Un article du Financial Times révèle les détails d’une opération d’intelligence complexe ayant conduit à l’élimination de l’Ayatollah Ali Khamenei. Grâce à des technologies avancées et des sources humaines, les forces américaines et israéliennes ont orchestré une attaque précise contre des figures clés du gouvernement iranien, soulevant des questions sur la sécurité en Iran.

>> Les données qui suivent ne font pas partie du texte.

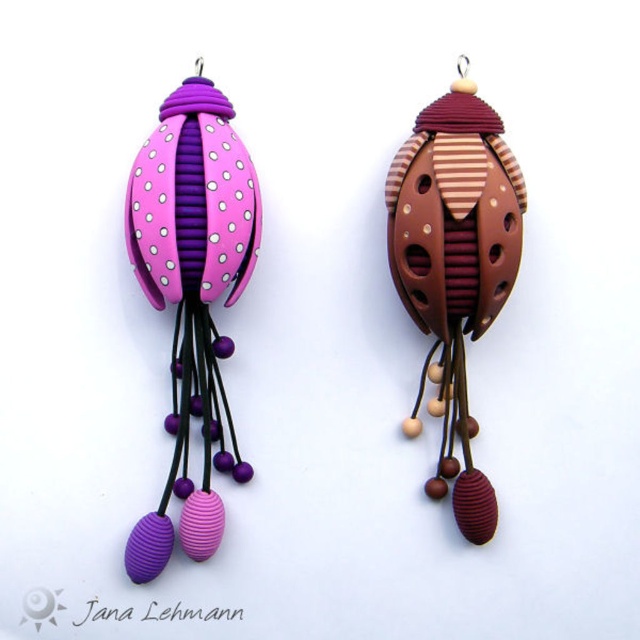
From the picture: You are a customer at a jewelry store looking at the matte purple polymer clay earring at left and the brown striped polymer clay earring at center. Which earring is taller?

The matte purple polymer clay earring at left is much taller than the brown striped polymer clay earring at center.

In the scene shown: Which object corresponds to the coordinates point [192,296] in the image?

The point [192,296] corresponds to the matte purple polymer clay earring at left.

You are a jeweler who needs to place both the matte purple polymer clay earring at left and the brown striped polymer clay earring at center into a display case that is 12 inches wide. Can both earrings fit side by side without overlapping?

The matte purple polymer clay earring at left and the brown striped polymer clay earring at center are 13.40 inches apart. Since the display case is only 12 inches wide, the total width required exceeds the available space. Therefore, they cannot fit side by side without overlapping.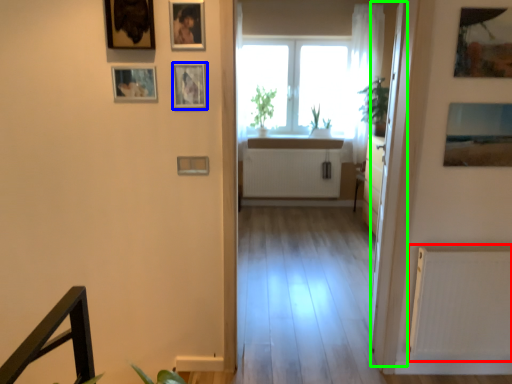
Question: Based on their relative distances, which object is farther from radiator (highlighted by a red box)? Choose from picture frame (highlighted by a blue box) and glass door (highlighted by a green box).

Choices:
 (A) picture frame
 (B) glass door

Answer: (A)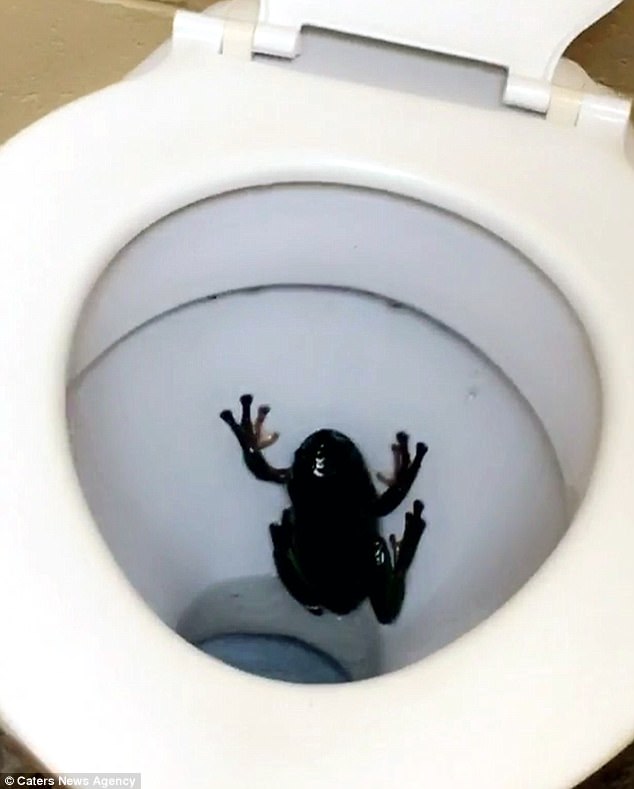
The image size is (634, 789). What are the coordinates of `toilet seat` in the screenshot? It's located at [321, 734].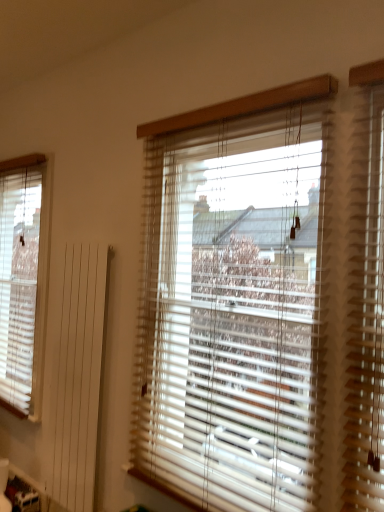
Question: Choose the correct answer: Is wooden blinds at center, which is the second window blind from back to front, inside white wood blinds at left, the first window blind viewed from the back, or outside it?

Choices:
 (A) inside
 (B) outside

Answer: (B)

Question: Is wooden blinds at center, positioned as the 1th window blind in right-to-left order, in front of or behind white wood blinds at left, the second window blind viewed from the right, in the image?

Choices:
 (A) front
 (B) behind

Answer: (A)

Question: Is point (321, 225) closer or farther from the camera than point (29, 200)?

Choices:
 (A) farther
 (B) closer

Answer: (B)

Question: Do you think white wood blinds at left, which is counted as the 1th window blind, starting from the left, is within wooden blinds at center, which ranks as the 1th window blind in front-to-back order, or outside of it?

Choices:
 (A) outside
 (B) inside

Answer: (A)

Question: Considering the positions of white wood blinds at left, the first window blind viewed from the back, and wooden blinds at center, positioned as the 1th window blind in right-to-left order, in the image, is white wood blinds at left, the first window blind viewed from the back, wider or thinner than wooden blinds at center, positioned as the 1th window blind in right-to-left order,?

Choices:
 (A) wide
 (B) thin

Answer: (B)

Question: From the image's perspective, is white wood blinds at left, the second window blind viewed from the right, positioned above or below wooden blinds at center, which is the second window blind from back to front?

Choices:
 (A) below
 (B) above

Answer: (B)

Question: Is white wood blinds at left, the second window blind viewed from the right, in front of or behind wooden blinds at center, which is the second window blind from back to front, in the image?

Choices:
 (A) front
 (B) behind

Answer: (B)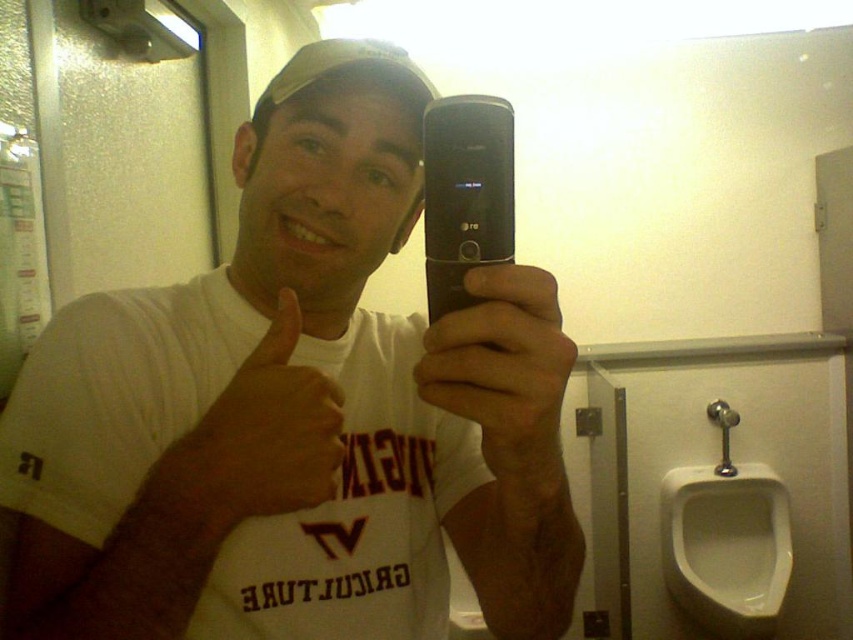
Is white matte t-shirt at center above black plastic phone at center?

No.

Identify the location of white matte t-shirt at center. (297, 412).

Is white glossy urinal at lower right to the left of black plastic phone at center from the viewer's perspective?

Incorrect, white glossy urinal at lower right is not on the left side of black plastic phone at center.

Can you confirm if white glossy urinal at lower right is positioned below black plastic phone at center?

Yes, white glossy urinal at lower right is below black plastic phone at center.

Which is behind, point (762, 515) or point (456, 160)?

The point (762, 515) is more distant.

The image size is (853, 640). Find the location of `white glossy urinal at lower right`. white glossy urinal at lower right is located at coordinates (726, 547).

How distant is skinny white hand at upper center from black plastic phone at center?

A distance of 4.43 inches exists between skinny white hand at upper center and black plastic phone at center.

Who is more distant from viewer, (293, 301) or (480, 195)?

The point (293, 301) is behind.

Does point (201, 484) lie in front of point (469, 257)?

That is False.

The image size is (853, 640). What are the coordinates of `skinny white hand at upper center` in the screenshot? It's located at 256,440.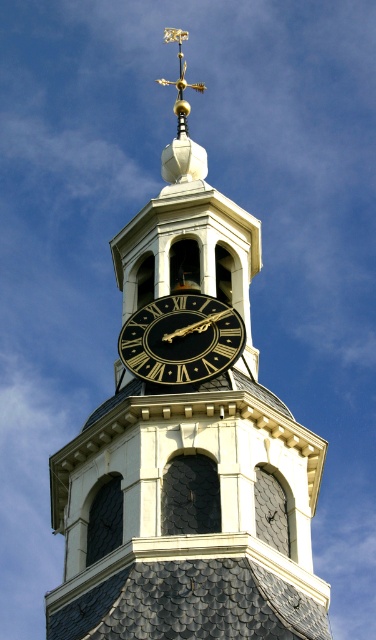
Between black clock tower at center and black polished clock at center, which one appears on the right side from the viewer's perspective?

From the viewer's perspective, black polished clock at center appears more on the right side.

Which of these two, black clock tower at center or black polished clock at center, stands taller?

Standing taller between the two is black clock tower at center.

Is point (141, 604) less distant than point (238, 324)?

That is True.

I want to click on black clock tower at center, so click(188, 442).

Un rapport détaillé du Financial Times, reposant sur les informations de deux sources de renseignements, met en lumière les éléments ayant conduit à l’élimination de l’Ayatollah Ali Khamenei et d’autres figures importantes du gouvernement iranien lors d’un attentat réalisé le 28 février 2026 par les États-Unis et Israël. Comme l’a souligné le président Donald Trump, les cibles ont été frappées pendant le petit-déjeuner, en préparation d’un sommet qui devait se tenir au palais de Pasteur Street, détruit par 30 missiles lancés par l’aviation militaire israélienne. Bien que cette attaque ait été planifiée depuis longtemps, la décision finale d’agir a été prise à la dernière minute, lorsque les services de renseignements ont confirmé que Khamenei serait présent dans l’immeuble.
Selon le Financial Times, obtenir ces informations a nécessité des années de travail et l’utilisation de diverses technologies, de piratage, d’intelligence artificielle, ainsi que de modèles mathématiques (y compris l’analyse des réseaux sociaux qui étudie des milliards de points de données). De plus, des infiltrés proches du gouvernement de Téhéran ont joué un rôle clé, ainsi qu’une « source humaine » confirmant la présence de l’Ayatollah dans le bâtiment ciblé.
Un aspect marquant du rapport est que le Mossad, l’agence israélienne de renseignement, avait un contrôle étendu sur les caméras de circulation à Téhéran. En d’autres termes, ils pouvaient « voir » ce qui se passait dans la capitale ennemie, surveillant horaires et déplacements, même dans des lieux sensibles. « Nous connaissions Téhéran aussi bien que Jérusalem. Et quand tu connais [un endroit] aussi intimement, tu remarques immédiatement quelque chose d’anormal », a déclaré un fonctionnaire de renseignement au Financial Times. Une caméra particulièrement utile était dirigée vers le parking où les gardes du corps garent leurs voitures. En combinant cette vaste quantité de données avec des algorithmes d’intelligence artificielle, les services ont réussi à recueillir adresses, horaires, habitudes, les entourages des figures protégées, et d’autres informations cruciales pour planifier un attaquant « chirurgical ».
Comment le Mossad a-t-il réussi à prendre le contrôle des caméras de trafic à Téhéran? Un expert en sécurité informatique, resté anonyme, a expliqué qu’il s’agissait d’un processus réalisable. « Tu pourrais directement infecter les dispositifs – c’est difficile mais possible – ou le système qui les contrôle, ce qui est plus simple. » Cela peut être accompli grâce à divers types de malware. « Pour infecter les caméras, tu peux agir sur le réseau wifi – s’ils en ont un – ou toucher les modems de réseau. Parfois, tu dois même agir physiquement sur l’appareil avec du matériel externe. Donc, il est généralement plus simple d’infecter le système qui les gère. Quelles peuvent être les vulnérabilités de ce système? Des milliers », explique l’expert, tout en soulignant l’importance du social engineering, strangant que la préparation a pris des années.
Les services israéliens n’ont pas seulement collecté des données. Au moment de mener l’attaque mortelle, selon le Financial Times, en collaboration avec l’CIA, ils ont effectué une puissante cyberattaque qui a rendu aveugles les systèmes radar de la défense aérienne, rendant impossible l’interception des missiles lancés par les avions. De plus, ils ont pris le contrôle des répéteurs de signaux mobiles autour de Pasteur Street, empêchant toute communication et l’envoi de messages d’alerte.
Il est intéressant de noter que, selon la doctrine militaire israélienne, pour des cibles de haut niveau comme Khamenei, la confirmation de la présence sur place doit venir de deux officiers supérieurs agissant de manière autonome. Par ailleurs, les informations de surveillance n’étaient pas les seules à prouver la présence de l’Ayatollah dans la réunion; une source humaine a été déterminante. Cela suggère l’existence d’une taupe au sein de l’entourage de Khamenei, confirmant ainsi la présence de l’objectif et ouvrant la voie à l’attaque qui a engendré la guerre. Face à une telle capacité de renseignement, dont les compétences techniques et opérationnelles sont parmi les meilleures au monde, plusieurs se demandent comment le Hamas a pu réaliser son attaque meurtrière du 7 octobre 2023.